Mediaumat.id – Menurut Konsultan dan Trainer Muhammad Karebet Widjajakusuma, dunia perlu kepemimpinan transformasional dengan way of life (jalan hidup) Islam.
“Saya tegaskan di sini, dalam bahasa akademik, bahwa model kepemimpinan yang perlu dunia lakukan hari ini adalah kepemimpinan transformasional dengan way of life Islam. Hanya dengan kepemimpinan seperti ini akan membawa keberkahan dunia akhirat,” tuturnya dalam acara Maulid Leadership Forum (MLF) 1444 H: Kepemimpinan Islami Meraih Islam Kaffah yang diselenggarakan secara daring, Sabtu (8/10/2022).
Pak Kar, panggilan akrabnya, menjelaskan bahwa kepemimpinan itu fitrah, dan kepemimpinan itu banyak modelnya di antaranya adalah kepemimpinan transformasional yang syaratnya adalah way of life. “Sedangkan way of life ada dua, Islam dan tidak Islam,” jelasnya dalam acara yang ditonton 24 ribu pemirsa.
“Kalau Islam hasilnya begini, kalau tidak Islam hasilnya jauh dari yang kita harapkan,” lanjutnya.
Ia memaparkan transformasional dengan Islam. “Transformasional dengan Islam yang dituntunkan oleh Rasulullah SAW ini akan membawa ketaatan. Karena beriman, taat,” paparnya.
Menurutnya, orang yang beriman akan beramal shalih. “Jadi iman, selalu akan ketemu dengan ketaatan,” ujarnya.
“Kalau taat, dia akan mengantarkan pahala,” lanjutnya.
Pak Kar mengutip pendapat Imam Ibnu Katsir yang menjelaskan pahala itu adalah pintu surga. “Jadi di akhirat dia bahagia mendapatkan pintu surga dan di dunia dia akan selamat dan bahagia,” ujarnya.
Kemudian ia membandingkan dengan kepemimpinan basis way of life kapitalisme. “Hasilnya? Machiavelistik,” tuturnya singkat.
“Machiavelistik, menghalalkan segala cara untuk menguasai sumber daya dunia,” jelasnya lebih lanjut.
Pak Kar mengungkap, machiavelistik akan menghalalkan segala cara untuk mendapatkan tujuannya. “Apa akibatnya kalau tidak nurut? Mereka tidak setuju, tidak bisa ikut maju, dia akan tersingkir, dia akan depresi, lalu berubah menjadi residu pembangunan,” ungkapnya.
Ia mengibaratkan residu itu seperti kalau melakukan pemanasan kendaraan pagi hari, biasanya ada asap, sisa pembakaran itu namanya residu. “Ternyata kapitalisme diterapkan itu juga membawa residu,” jelasnya.
Dipaparkannya residu tersebut dengan munculnya kriminal, gelandangan, pengemis, pelaku seks menyimpang, pezina, homo, lesbi dan sebagainya dan akhirnya gila.

#### PETIKAN BARIS:
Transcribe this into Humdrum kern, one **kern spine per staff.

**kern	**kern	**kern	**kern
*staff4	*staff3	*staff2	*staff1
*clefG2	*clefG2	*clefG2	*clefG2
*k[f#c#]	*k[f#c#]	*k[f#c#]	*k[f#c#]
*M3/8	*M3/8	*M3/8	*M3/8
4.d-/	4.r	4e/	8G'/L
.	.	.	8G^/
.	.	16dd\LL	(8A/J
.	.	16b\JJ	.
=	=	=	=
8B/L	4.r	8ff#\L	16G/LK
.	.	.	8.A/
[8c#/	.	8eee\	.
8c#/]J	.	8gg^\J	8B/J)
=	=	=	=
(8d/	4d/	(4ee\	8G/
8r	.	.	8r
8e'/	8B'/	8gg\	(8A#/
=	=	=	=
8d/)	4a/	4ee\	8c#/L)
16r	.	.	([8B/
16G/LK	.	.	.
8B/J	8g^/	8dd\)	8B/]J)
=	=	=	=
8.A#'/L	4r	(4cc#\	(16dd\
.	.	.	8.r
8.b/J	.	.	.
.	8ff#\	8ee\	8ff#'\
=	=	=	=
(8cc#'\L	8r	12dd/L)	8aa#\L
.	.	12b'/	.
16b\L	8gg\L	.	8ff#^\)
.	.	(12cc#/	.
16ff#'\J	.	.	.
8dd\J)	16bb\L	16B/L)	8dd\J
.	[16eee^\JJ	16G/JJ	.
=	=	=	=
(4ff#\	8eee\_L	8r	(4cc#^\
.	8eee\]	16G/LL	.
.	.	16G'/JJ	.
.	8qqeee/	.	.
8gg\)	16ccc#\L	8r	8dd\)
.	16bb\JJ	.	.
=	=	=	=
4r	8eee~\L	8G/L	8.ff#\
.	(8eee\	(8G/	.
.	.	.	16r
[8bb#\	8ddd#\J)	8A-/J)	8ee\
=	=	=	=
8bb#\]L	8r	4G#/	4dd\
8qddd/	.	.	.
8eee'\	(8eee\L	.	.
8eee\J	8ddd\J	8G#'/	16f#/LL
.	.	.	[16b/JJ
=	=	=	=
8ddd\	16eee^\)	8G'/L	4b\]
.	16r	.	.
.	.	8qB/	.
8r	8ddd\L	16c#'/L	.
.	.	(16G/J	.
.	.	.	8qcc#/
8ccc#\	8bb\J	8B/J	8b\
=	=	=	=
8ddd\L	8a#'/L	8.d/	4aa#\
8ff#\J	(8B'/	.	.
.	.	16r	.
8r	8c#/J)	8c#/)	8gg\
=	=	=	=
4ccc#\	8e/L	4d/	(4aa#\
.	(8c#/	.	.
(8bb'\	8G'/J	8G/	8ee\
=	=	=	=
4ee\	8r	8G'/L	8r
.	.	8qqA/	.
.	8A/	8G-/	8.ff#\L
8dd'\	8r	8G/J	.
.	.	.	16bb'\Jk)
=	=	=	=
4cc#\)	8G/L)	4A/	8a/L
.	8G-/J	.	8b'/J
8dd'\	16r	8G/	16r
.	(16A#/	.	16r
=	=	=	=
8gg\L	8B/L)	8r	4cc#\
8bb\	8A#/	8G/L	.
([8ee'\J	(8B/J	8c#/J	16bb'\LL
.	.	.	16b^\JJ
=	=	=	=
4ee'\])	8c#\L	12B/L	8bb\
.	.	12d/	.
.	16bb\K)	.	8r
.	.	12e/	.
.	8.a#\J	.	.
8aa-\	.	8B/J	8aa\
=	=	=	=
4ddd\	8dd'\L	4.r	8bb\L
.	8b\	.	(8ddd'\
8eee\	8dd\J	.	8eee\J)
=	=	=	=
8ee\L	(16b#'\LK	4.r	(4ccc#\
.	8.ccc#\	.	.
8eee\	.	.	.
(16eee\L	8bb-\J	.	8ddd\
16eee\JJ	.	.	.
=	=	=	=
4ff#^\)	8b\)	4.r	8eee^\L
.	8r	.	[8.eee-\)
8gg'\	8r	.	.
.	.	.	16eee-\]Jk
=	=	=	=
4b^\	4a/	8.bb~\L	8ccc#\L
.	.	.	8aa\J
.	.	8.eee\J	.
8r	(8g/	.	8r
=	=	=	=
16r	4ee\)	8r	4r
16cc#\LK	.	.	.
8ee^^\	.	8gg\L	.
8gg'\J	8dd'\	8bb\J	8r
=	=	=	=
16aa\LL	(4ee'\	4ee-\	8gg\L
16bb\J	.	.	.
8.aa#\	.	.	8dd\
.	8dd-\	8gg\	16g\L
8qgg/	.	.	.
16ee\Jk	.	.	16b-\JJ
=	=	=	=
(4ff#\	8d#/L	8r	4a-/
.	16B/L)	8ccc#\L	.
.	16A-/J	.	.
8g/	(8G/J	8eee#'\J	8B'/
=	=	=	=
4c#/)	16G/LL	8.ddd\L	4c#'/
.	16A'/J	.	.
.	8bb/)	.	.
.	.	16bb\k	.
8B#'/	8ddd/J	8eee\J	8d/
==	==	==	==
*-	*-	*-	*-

#### SOAL LATIHAN A:
Tuliskan kembali sebagian bacaan tentang kepemimpinan Islam tanpa mengubah satu kata pun. Mulailah dari kata-kata yang memuat "Mediaumat.id – Menurut" dan berhentilah setelah "(jalan hidup) Islam.".
#### SOAL LATIHAN B:
Untuk setiap pernyataan berikut, tentukan apakah sesuai dengan bacaan tentang kepemimpinan Islam. Jawab ya atau tidak, lalu kutip kata-kata penentunya dari bacaan itu apa adanya.
(i) Maulid Leadership Forum 1444 H diselenggarakan secara daring.
(ii) Acara tersebut ditonton 42 ribu pemirsa.
(iii) Pak Kar mengutip pendapat Imam Ibnu Katsir bahwa pahala adalah pintu surga.
#### SOAL LATIHAN C:
Teruskan bacaan tentang kepemimpinan transformasional dengan way of life Islam, dimulai tepat setelah kalimat terakhirnya.

#### JAWABAN LATIHAN A:
Mediaumat.id – Menurut Konsultan dan Trainer Muhammad Karebet Widjajakusuma, dunia perlu kepemimpinan transformasional dengan way of life (jalan hidup) Islam.

#### JAWABAN LATIHAN B:
(i) Ya: "yang diselenggarakan secara daring"
(ii) Tidak: "dalam acara yang ditonton 24 ribu pemirsa"
(iii) Ya: "Pak Kar mengutip pendapat Imam Ibnu Katsir yang menjelaskan pahala itu adalah pintu surga"

#### JAWABAN LATIHAN C:
“Jadi kalau menjawab pertanyaan, apakah pelaku kriminal, gelandangan, dan pengemis dan sebagainya muncul secara individual? Iya. Tapi jangan lupa kapitalisme memunculkan sebuah sistem yang mendukung munculnya itu,” paparnya.
Pak Kar juga menyampaikan pernyataan orientalis Christiaan Snouck Hurgronje. “Jika tidak dapat menjadikan umat Islam meninggalkan Islam, maka yang penting adalah bagaimana umat Islam tidak menerapkan syariat,” ujarnya Pak Kar menirukan ucapan Hurgronje, sembari menyimpulkan bila tidak menggunakan Islam, (salah satu kemungkinannya) menggunakan kapitalisme, maka hasilnya machiavelistik.
Selain itu ia jelaskan kepemimpinan transformasional yang menggunakan basis way of life sekularisme atau sosialisme yang hasilnya cuma satu yakni maksiat. “Kalau maksiat, jelas membawa dosa,” tegasnya.
Ia menggambarkan situasi yang luar biasa, gedungnya besar, mewah, dan sebagainya. “Itu hanya semu, tapi hakikatnya maksiat. kalau maksiat pasti membawa dosa,” tuturnya.
Ia menyampaikan bahwa Imam Ibnu Katsir menjelaskan dalam tafsirnya, dosa adalah lubang di neraka. “Berarti di akhirat dia membuat lubang di neraka dan di dunia dia membawa fasad dan kesengsaraan, kalau way of life-nya adalah sekularisme,” ucapnya.
Dia juga menyampaikan perkataan Lenin yang berdasarkan diktatorisme universal bahwa “Ideologi kami, yaitu komunisme bukanlah suatu paham ideologis yang sebenarnya, tetapi suatu alat untuk mencapai tujuan.”
“Dalam penjelasan berikutnya, dijelaskan tujuannya apa? Ternyata tujuannya adalah sama untuk menguasai sumber daya dunia,” ungkapnya.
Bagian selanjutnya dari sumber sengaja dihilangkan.